7.7 The Clinic is not obliged to release any information which identifies patients when the information was collected for research, professional teaching, and public education, program evaluation or for similar purposes.
7.8 All patient information generated by the Clinic (and the content of any transferred files) remains the property of the Clinic. No original file material may be released from the Clinic unless by written permission of the patient. He or she must specify what information is to be released and to whom. The recipient must in turn ensure that the information provided is used solely for the purpose intended by the patient and in accordance with MG and the Clinic policies and practices. Written information generated from sources external to the Clinic remains the property of originator of this information.

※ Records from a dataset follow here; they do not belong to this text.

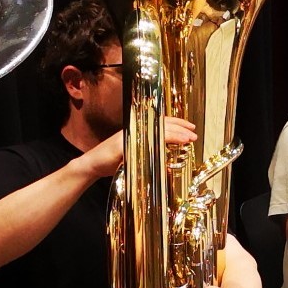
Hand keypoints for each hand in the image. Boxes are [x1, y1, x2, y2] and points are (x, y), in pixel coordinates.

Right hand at [81, 116, 197, 179]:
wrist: (93, 165)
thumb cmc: (111, 162)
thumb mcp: (133, 155)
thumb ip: (146, 151)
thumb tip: (162, 154)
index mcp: (138, 130)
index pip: (161, 122)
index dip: (177, 122)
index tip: (190, 126)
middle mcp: (136, 128)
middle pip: (163, 124)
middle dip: (181, 127)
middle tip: (194, 133)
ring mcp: (132, 135)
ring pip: (159, 130)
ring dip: (177, 133)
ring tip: (190, 137)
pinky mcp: (128, 144)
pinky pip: (150, 140)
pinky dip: (164, 140)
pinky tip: (173, 144)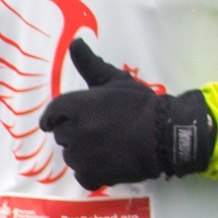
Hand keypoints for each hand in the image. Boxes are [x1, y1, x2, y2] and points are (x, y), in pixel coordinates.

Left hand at [39, 39, 215, 190]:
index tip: (61, 121)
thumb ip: (90, 63)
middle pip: (62, 136)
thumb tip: (75, 42)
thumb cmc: (140, 105)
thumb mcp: (115, 80)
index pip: (51, 114)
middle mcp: (74, 130)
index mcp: (75, 105)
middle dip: (76, 133)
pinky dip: (93, 172)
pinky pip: (83, 176)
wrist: (166, 133)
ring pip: (72, 157)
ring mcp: (83, 155)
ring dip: (85, 153)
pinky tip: (109, 162)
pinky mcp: (94, 175)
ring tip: (108, 146)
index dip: (56, 118)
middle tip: (101, 130)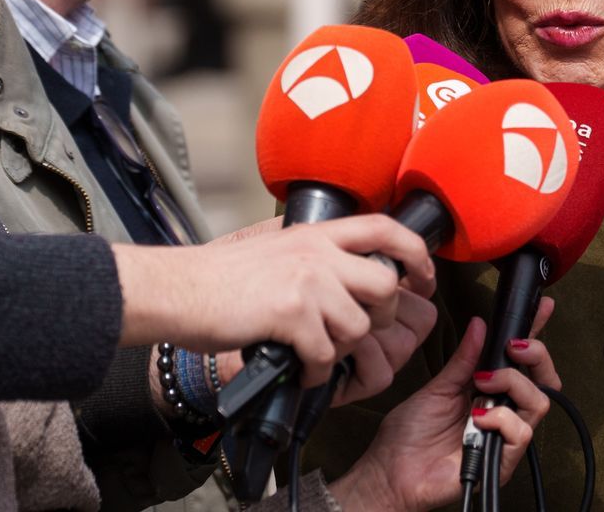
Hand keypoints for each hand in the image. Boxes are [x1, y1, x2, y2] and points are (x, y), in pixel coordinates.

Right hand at [113, 213, 436, 384]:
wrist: (179, 289)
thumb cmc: (222, 277)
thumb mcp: (278, 249)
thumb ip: (316, 256)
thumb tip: (349, 276)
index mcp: (318, 234)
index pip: (387, 229)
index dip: (416, 253)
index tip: (423, 278)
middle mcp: (318, 252)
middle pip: (386, 285)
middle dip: (380, 317)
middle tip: (355, 332)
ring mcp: (306, 281)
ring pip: (359, 325)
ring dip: (342, 350)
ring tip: (316, 354)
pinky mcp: (290, 313)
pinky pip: (325, 355)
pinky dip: (317, 373)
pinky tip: (301, 370)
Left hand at [332, 300, 557, 511]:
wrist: (389, 472)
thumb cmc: (408, 436)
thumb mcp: (437, 387)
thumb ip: (463, 360)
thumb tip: (479, 326)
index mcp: (489, 393)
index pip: (522, 363)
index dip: (536, 334)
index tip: (542, 308)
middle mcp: (502, 414)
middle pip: (544, 382)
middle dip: (536, 356)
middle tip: (513, 347)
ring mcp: (503, 437)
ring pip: (538, 403)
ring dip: (512, 384)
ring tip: (481, 385)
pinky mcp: (502, 462)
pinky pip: (520, 434)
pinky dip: (500, 419)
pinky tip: (476, 418)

7.9 All file materials regarding a patient will be kept for at least seven (7) years after the patient ceases to utilize the services of the Clinic as per recommendations of the College of Physicians and Surgeons and the laws of Manitoba.
7.10 Health care professionals and other Staff are required to maintain patient confidentiality indefinitely; even after the patients or the Staff members have terminated their relationship with the Clinic.

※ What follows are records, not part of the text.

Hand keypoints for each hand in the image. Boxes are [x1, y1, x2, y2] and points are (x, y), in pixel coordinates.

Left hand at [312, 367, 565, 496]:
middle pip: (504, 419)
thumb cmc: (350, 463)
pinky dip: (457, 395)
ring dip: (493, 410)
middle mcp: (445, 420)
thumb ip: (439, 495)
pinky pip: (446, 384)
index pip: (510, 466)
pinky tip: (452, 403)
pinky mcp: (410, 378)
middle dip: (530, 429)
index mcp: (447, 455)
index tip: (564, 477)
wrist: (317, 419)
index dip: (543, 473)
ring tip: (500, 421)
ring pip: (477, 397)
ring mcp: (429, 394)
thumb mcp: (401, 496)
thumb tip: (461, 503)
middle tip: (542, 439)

7.11 The Clinic Manager must approve any requests for data for research or other purposes, before release is allowed.
7.12 The clinic is entitled to charge a “reasonable” fee when requested to permit examination or make a copy of personal health information. What is “reasonable” will vary from case to case, and will include consideration of how much Staff time and disruption will be involved. In any case, please speak to the Clinic Manager to determine what the appropriate fee is.
8.1 In all cases where information is collected, used, stored or exchanged, the spirit and philosophy of this policy will be adhered to.
8.2 Attached as Schedule “A” to this Policy is a short-form summary of certain of MG’s provisions which Staff may find to be a useful reference. Please note – this Policy and the attached summary are not comprehensive and are only summaries of MG’s requirements, and are not intended to substitute for a thorough review of MG. In the event of any conflict between either this Policy or the attached Summary and MG, the provisions of MG govern.